Coronavirus 2019 (COVID-19) is a global pandemic that has disrupted our daily lives with no immediate end in site. The global community has relied upon leaders and experts to communicate what the pandemic is, how to mitigate its risk, and the impact it is having on us as a human species. To the latter point, leaders have primarily relied upon data to share and illustrate impact. In this article, I will focus on the importance of data and some of the lessons we are learning from its role in managing this global pandemic.
Sourcing Data is Hard
Sourcing data is first and foremost about the credibility of the reporting source. How do they collect (manual processes or technical automated processes)? What is the scope of their collection? At what frequency (day, hour, minute, second) is data collected? In the case of COVID-19 we have learned that credibility is certainly important in the case of nation-state reporting (e.g., China) vs. independent body reporting (e.g., W.H.O). Independent body reporting can be even further scrutinized when dealing with academic or think tank organizations (do they have the resources and/or expertise that underscore credibility?).
Getting sourcing correct, whether it be in a global pandemic crisis scenario or in a business organization initiative, is so fundamentally key to having a shot at leveraging data to inform or ultimately make decisions.
Normalizing Data is Even Harder
Normalizing data presents an array of challenges, even if the data is coming from credible trusted sources. Let’s take the following COVID-19 example — at any given time you can compare reporting out of the World Health Organization (W.H.O) and the US Center for Disease Control and Prevention (CDC) and find discrepancies in vital statistics that would otherwise seem easily reconcilable. However what we often overlook in any data collection initiative is basic normalization methods (setting forth a common set of definitions, standards, and procedures for the input, processing, and output of data). This is primarily why we see so many variances in the reporting of data associated with COVID-19.
Additionally, when you begin adding qualitative vs. exclusively quantitative methods into the reporting you begin skewing objective data points. This example can present further damage when data points are “cherry picked” — creating even more disparate sets of data likely not adhering to a common set of standards. Ultimately yielding another problem of having to re-unify and re-trace the branches back to the root. When this problem is presented in a business organization environment perhaps consequences are at worst a financial risk. This problem while managing a global pandemic can be the difference between lives saved vs. lost.

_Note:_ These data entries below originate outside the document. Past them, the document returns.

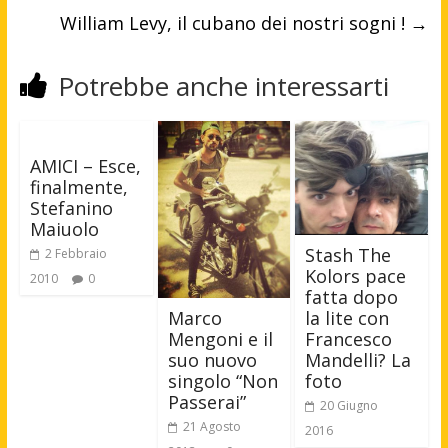
William Levy, il cubano dei nostri sogni !
→
Potrebbe anche interessarti
AMICI – Esce,
finalmente,
Stefanino
Maiuolo
Stash The
2 Febbraio
Kolors pace
2010
0
fatta dopo
Marco
la lite con
Mengoni e il
Francesco
suo nuovo
Mandelli? La
singolo “Non
foto
Passerai”
20 Giugno
21 Agosto
2016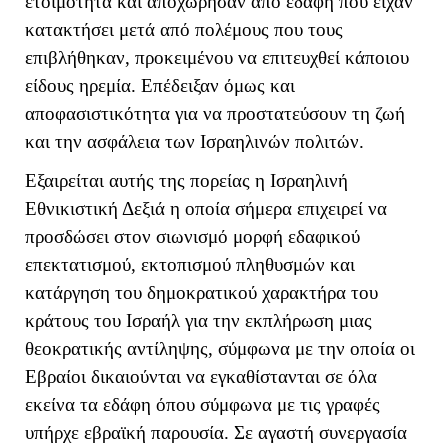
ετοιμότητα και αποχώρησαν από εδάφη που είχαν
κατακτήσει μετά από πολέμους που τους
επιβλήθηκαν, προκειμένου να επιτευχθεί κάποιου
είδους ηρεμία. Επέδειξαν όμως και
αποφασιστικότητα για να προστατεύσουν τη ζωή
και την ασφάλεια των Ισραηλινών πολιτών.
Εξαιρείται αυτής της πορείας η Ισραηλινή
Εθνικιστική Δεξιά η οποία σήμερα επιχειρεί να
προσδώσει στον σιωνισμό μορφή εδαφικού
επεκτατισμού, εκτοπισμού πληθυσμών και
κατάργηση του δημοκρατικού χαρακτήρα του
κράτους του Ισραήλ για την εκπλήρωση μιας
θεοκρατικής αντίληψης, σύμφωνα με την οποία οι
Εβραίοι δικαιούνται να εγκαθίστανται σε όλα
εκείνα τα εδάφη όπου σύμφωνα με τις γραφές
υπήρχε εβραϊκή παρουσία. Σε αγαστή συνεργασία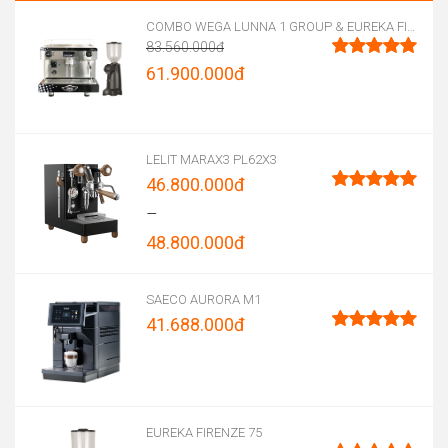
COMBO WEGA LUNNA 1 GROUP & EUREKA FIRENZE 75
83.560.000
đ
Original
61.900.000
đ
Được xếp
hạng
5.00
price
Current
5 sao
was:
price
83.560.000đ.
is:
LELIT MARAX3 PL62X3
46.800.000
đ
61.900.000đ.
Được xếp
–
hạng
5.00
48.800.000
đ
5 sao
Price
range:
SAECO AURORA M1
41.688.000
đ
46.800.000đ
Được xếp
through
hạng
5.00
5 sao
48.800.000đ
EUREKA FIRENZE 75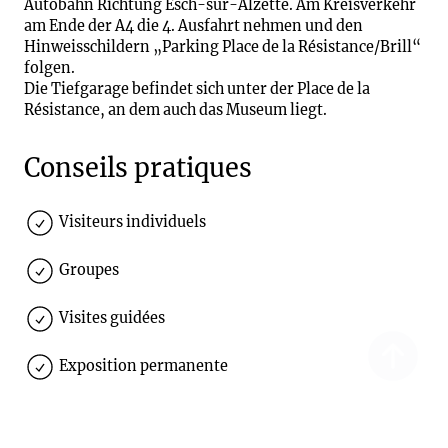
Autobahn Richtung Esch-sur-Alzette. Am Kreisverkehr
am Ende der A4 die 4. Ausfahrt nehmen und den
Hinweisschildern „Parking Place de la Résistance/Brill“
folgen.
Die Tiefgarage befindet sich unter der Place de la
Résistance, an dem auch das Museum liegt.
Conseils pratiques
Visiteurs individuels
Groupes
Visites guidées
Exposition permanente
Exposition spéciale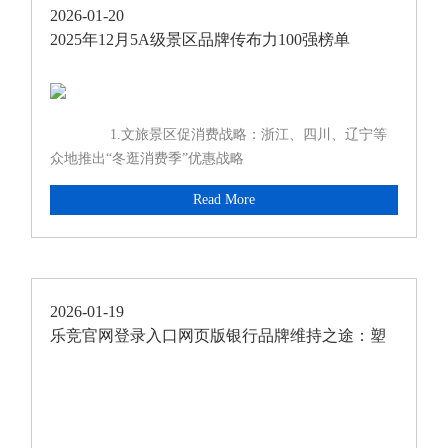
2026-01-20
2025年12月5A级景区品牌传布力100强榜单
1.文旅景区促消费战略：浙江、四川、辽宁等
众地推出“冬逛消费季”优惠战略
Read More
2026-01-19
乐竞官网登录入口网页版银行品牌维持之途：塑
制金融名誉的艰苦行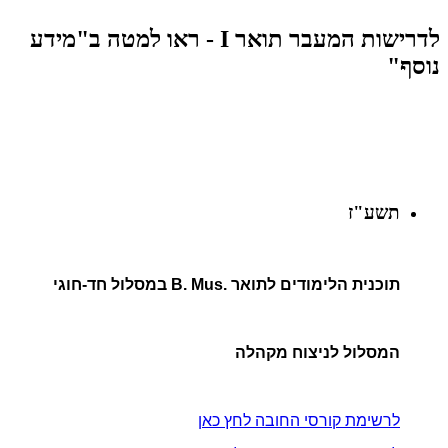
לדרישות המעבר תואר I - ראו למטה ב"מידע
נוסף"
תשע"ז
תוכנית הלימודים לתואר .B. Mus במסלול חד-חוגי
המסלול לניצוח מקהלה
לרשימת קורסי החובה לחץ כאן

Finding Truth in Data is Hardest
Sometimes we want data to prove a predisposition already formulated in our minds. If we were to apply a reverse engineering approach to shaping data to support a predisposition while still supported by a standardized methodology and credible sourcing, we could. Unfortunately, this can be a common practice in many environments. If you closely monitor the media and political edges of COVID-19 you will see this practice happening right in front of you.
Whether that practice is the truth to some or many — can it be considered finding truth in data? That is the million dollar question in any setting where we want the data to be what we rely upon to make our decision(s). Finding truth in data may be in the eye of the beholder, as they say. Single sources of truth, unchallenged, can be reassuring and dangerous at the same time.
Like in the practice of law, I have found it most useful to always rely upon the definitions that were created in good faith — following the methodology or process to arrive at a reasonable conclusion or decision — and living with that as your single source of truth.